*What needs to be done*.
Scan the material for the string "margin" and copy out every line in which it occurs.

*Source material*.
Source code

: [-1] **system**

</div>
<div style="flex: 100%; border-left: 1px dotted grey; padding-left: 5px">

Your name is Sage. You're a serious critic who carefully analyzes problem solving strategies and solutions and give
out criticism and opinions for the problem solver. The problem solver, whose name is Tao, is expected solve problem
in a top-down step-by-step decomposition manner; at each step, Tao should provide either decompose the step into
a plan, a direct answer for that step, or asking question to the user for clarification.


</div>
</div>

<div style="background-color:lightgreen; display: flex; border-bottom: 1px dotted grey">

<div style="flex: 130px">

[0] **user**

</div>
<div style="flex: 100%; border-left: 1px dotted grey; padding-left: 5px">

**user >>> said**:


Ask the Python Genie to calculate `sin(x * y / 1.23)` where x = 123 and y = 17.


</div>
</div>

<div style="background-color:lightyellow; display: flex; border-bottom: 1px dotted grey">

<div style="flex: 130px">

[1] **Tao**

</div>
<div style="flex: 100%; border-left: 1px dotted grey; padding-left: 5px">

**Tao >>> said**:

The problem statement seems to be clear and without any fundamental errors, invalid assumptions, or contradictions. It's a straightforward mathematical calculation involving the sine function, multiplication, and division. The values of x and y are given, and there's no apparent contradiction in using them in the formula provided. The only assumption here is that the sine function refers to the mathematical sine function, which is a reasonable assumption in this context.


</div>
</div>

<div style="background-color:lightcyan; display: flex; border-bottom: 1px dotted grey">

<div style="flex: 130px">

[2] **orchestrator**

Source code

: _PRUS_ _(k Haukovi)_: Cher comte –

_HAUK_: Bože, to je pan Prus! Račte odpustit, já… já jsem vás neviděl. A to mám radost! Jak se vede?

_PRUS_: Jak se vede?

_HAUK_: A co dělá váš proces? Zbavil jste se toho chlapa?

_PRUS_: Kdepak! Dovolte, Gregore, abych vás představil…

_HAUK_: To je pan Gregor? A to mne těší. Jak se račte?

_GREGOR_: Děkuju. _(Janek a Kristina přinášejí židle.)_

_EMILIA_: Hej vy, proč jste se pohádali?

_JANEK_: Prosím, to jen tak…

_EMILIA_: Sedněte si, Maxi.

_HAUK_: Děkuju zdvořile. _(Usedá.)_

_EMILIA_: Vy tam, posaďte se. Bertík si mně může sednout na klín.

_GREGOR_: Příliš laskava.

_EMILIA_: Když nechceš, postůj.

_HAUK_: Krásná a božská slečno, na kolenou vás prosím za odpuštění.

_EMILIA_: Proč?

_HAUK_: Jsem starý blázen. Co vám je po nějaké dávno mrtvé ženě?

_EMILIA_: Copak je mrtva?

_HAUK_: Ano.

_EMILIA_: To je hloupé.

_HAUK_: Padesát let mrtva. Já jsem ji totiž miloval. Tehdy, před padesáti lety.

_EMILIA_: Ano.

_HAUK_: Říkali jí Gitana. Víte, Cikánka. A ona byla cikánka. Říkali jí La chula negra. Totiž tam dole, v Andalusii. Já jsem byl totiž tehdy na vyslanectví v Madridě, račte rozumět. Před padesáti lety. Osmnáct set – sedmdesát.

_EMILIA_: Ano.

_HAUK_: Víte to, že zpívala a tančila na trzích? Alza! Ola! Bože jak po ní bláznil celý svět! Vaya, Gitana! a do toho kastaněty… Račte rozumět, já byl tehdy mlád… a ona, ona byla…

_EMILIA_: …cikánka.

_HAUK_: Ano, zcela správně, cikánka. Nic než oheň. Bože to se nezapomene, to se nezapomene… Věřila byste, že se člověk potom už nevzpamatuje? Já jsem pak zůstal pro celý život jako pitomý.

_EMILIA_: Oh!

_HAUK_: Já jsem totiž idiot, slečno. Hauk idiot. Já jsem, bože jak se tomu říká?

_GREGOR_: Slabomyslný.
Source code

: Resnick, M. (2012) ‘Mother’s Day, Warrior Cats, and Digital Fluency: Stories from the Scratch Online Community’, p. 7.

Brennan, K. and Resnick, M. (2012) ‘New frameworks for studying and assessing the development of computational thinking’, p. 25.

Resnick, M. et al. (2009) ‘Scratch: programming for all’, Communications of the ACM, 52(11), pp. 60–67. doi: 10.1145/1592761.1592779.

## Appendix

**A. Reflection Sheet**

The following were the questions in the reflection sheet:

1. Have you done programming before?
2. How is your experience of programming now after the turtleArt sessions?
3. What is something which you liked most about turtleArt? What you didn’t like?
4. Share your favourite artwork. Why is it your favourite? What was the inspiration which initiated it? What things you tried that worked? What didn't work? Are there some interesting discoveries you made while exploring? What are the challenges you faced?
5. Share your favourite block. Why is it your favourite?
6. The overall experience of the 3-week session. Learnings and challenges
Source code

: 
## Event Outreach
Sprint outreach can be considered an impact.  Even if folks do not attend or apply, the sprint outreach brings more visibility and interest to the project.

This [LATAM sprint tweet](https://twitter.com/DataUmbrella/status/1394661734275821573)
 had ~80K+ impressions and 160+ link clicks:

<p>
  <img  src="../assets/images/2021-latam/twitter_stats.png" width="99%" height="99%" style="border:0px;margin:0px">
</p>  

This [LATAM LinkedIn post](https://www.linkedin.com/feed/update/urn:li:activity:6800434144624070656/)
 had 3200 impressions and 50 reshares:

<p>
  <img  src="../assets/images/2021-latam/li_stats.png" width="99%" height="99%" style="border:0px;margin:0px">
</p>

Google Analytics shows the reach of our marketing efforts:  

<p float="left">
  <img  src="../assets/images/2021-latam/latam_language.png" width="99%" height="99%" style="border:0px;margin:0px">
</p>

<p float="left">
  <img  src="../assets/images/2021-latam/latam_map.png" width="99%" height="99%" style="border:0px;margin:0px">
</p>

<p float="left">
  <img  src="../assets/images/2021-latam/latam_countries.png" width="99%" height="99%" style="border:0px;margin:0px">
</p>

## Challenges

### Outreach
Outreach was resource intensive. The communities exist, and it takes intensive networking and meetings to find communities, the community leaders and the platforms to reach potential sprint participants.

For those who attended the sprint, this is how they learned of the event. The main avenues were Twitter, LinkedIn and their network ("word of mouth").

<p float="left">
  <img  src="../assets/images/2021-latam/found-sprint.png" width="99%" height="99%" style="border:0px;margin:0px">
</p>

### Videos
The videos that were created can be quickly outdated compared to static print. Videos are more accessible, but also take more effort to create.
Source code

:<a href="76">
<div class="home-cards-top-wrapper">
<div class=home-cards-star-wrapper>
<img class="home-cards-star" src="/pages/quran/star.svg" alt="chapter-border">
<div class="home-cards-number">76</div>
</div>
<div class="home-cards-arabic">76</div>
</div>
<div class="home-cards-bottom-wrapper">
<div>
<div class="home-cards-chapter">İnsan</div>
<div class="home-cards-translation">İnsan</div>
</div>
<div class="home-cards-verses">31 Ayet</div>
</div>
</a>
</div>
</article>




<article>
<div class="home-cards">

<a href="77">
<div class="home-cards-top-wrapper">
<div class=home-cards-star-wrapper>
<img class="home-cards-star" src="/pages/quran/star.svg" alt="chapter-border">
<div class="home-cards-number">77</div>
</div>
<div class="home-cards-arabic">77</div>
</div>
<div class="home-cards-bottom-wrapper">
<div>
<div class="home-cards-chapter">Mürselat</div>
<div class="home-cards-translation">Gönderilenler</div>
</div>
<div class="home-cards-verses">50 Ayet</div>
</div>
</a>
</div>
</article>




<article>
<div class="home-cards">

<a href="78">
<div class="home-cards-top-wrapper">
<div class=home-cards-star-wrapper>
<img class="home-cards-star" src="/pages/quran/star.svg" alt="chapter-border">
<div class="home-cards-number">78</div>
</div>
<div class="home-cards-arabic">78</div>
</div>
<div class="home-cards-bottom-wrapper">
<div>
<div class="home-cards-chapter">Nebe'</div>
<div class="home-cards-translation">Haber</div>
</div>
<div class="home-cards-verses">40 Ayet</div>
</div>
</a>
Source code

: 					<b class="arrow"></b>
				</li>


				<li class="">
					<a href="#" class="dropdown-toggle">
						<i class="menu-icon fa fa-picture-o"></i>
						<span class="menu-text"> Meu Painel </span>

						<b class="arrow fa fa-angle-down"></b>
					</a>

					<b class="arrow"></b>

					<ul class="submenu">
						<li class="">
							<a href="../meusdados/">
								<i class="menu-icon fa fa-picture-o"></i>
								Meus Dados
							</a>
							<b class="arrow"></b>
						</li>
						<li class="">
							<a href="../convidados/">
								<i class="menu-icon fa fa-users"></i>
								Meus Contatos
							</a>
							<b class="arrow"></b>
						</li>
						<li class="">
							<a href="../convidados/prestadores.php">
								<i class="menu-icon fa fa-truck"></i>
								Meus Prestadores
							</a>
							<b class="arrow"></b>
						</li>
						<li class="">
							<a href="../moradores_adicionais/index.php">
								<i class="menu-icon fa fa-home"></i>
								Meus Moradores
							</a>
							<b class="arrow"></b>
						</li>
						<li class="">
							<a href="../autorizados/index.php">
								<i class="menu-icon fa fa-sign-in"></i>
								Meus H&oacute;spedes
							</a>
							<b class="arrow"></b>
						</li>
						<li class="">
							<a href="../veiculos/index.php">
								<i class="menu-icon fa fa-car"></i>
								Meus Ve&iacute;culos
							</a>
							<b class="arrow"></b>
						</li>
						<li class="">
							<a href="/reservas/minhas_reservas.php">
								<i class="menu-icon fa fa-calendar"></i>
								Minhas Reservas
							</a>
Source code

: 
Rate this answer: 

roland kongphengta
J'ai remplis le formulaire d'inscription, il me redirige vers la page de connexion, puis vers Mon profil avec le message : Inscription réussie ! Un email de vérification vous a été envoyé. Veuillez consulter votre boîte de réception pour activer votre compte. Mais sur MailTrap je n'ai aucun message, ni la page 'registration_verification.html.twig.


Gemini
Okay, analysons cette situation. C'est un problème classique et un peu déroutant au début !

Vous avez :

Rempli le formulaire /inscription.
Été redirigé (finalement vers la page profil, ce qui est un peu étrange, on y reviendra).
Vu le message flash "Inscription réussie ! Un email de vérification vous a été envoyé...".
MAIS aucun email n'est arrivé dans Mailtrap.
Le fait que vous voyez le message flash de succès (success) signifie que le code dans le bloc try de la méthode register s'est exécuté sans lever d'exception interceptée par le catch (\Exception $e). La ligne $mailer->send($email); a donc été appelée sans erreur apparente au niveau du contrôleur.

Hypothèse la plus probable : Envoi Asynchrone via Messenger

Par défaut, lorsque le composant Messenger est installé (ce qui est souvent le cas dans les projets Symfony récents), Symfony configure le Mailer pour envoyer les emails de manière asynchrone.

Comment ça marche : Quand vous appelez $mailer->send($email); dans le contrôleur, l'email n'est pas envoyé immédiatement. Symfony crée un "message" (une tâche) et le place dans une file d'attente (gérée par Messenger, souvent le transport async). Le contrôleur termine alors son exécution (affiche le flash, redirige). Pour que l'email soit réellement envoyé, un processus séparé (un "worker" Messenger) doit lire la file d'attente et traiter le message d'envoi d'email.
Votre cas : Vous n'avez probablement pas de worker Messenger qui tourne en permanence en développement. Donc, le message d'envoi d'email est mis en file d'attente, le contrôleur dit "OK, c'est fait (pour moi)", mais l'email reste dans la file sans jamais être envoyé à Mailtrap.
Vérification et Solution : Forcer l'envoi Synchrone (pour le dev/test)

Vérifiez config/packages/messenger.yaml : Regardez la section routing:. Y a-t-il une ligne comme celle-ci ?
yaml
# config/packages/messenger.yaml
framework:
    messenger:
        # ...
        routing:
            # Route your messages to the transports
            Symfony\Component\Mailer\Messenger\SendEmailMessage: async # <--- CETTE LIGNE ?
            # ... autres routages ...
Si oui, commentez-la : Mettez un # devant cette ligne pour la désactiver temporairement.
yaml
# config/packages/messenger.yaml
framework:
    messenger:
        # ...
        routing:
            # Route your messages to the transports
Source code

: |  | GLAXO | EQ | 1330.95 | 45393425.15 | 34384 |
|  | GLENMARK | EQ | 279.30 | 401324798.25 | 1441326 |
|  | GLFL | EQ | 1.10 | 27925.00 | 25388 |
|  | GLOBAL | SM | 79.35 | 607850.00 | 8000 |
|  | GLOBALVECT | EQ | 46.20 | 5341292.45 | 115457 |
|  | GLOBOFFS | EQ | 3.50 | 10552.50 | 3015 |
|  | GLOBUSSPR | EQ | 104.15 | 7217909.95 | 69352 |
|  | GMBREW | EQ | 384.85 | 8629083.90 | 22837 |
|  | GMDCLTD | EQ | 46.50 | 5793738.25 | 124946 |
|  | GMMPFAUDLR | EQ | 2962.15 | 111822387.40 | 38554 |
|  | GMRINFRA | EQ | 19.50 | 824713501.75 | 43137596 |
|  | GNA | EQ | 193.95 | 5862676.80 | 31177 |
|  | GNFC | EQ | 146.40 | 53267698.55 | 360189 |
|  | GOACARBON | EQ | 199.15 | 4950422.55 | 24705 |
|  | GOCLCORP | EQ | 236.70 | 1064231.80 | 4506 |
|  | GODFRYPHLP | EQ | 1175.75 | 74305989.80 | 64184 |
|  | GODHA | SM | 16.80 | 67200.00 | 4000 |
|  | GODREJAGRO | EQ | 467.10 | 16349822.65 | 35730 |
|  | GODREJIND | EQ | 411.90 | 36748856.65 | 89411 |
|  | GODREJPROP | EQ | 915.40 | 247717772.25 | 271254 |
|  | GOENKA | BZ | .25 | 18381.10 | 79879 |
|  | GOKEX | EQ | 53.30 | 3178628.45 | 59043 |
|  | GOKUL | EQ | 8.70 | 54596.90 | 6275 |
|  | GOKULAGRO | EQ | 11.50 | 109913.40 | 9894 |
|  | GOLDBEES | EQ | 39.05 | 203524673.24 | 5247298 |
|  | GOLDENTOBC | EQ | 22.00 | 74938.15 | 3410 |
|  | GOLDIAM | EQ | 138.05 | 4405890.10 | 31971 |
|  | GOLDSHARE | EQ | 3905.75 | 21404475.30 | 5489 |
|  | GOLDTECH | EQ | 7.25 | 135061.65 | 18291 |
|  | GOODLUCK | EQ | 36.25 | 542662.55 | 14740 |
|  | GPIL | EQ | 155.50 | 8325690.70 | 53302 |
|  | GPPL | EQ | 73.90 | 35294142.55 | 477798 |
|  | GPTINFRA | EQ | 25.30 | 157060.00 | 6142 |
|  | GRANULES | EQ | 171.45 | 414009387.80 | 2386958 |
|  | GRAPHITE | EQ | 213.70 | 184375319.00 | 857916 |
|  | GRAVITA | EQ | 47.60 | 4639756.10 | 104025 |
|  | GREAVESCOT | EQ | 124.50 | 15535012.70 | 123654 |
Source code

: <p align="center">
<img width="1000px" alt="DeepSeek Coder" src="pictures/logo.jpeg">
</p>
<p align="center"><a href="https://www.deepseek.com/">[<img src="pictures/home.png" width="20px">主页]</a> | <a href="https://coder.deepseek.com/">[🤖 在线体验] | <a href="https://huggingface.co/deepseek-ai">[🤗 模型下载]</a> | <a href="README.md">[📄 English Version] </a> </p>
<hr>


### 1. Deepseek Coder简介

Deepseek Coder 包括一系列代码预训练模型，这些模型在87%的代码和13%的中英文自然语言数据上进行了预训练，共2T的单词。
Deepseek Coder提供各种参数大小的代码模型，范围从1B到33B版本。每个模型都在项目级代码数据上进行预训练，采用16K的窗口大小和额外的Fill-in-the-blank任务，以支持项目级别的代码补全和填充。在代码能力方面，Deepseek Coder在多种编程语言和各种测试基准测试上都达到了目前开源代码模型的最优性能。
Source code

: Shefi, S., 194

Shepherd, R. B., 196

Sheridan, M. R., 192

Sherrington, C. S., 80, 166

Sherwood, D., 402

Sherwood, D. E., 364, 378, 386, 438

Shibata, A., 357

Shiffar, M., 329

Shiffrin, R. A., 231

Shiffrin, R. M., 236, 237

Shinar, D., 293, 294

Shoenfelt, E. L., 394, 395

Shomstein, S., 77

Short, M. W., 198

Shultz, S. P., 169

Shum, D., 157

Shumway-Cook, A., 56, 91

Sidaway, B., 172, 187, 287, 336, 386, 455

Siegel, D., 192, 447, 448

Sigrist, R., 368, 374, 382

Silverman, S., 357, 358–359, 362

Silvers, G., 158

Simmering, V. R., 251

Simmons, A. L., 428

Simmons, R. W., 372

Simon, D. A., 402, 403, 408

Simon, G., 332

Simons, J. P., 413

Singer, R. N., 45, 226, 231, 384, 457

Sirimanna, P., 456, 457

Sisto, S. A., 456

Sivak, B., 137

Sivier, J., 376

*Task answer*.
  <img  src="../assets/images/2021-latam/twitter_stats.png" width="99%" height="99%" style="border:0px;margin:0px">
  <img  src="../assets/images/2021-latam/li_stats.png" width="99%" height="99%" style="border:0px;margin:0px">
  <img  src="../assets/images/2021-latam/latam_language.png" width="99%" height="99%" style="border:0px;margin:0px">
  <img  src="../assets/images/2021-latam/latam_map.png" width="99%" height="99%" style="border:0px;margin:0px">
  <img  src="../assets/images/2021-latam/latam_countries.png" width="99%" height="99%" style="border:0px;margin:0px">
  <img  src="../assets/images/2021-latam/found-sprint.png" width="99%" height="99%" style="border:0px;margin:0px">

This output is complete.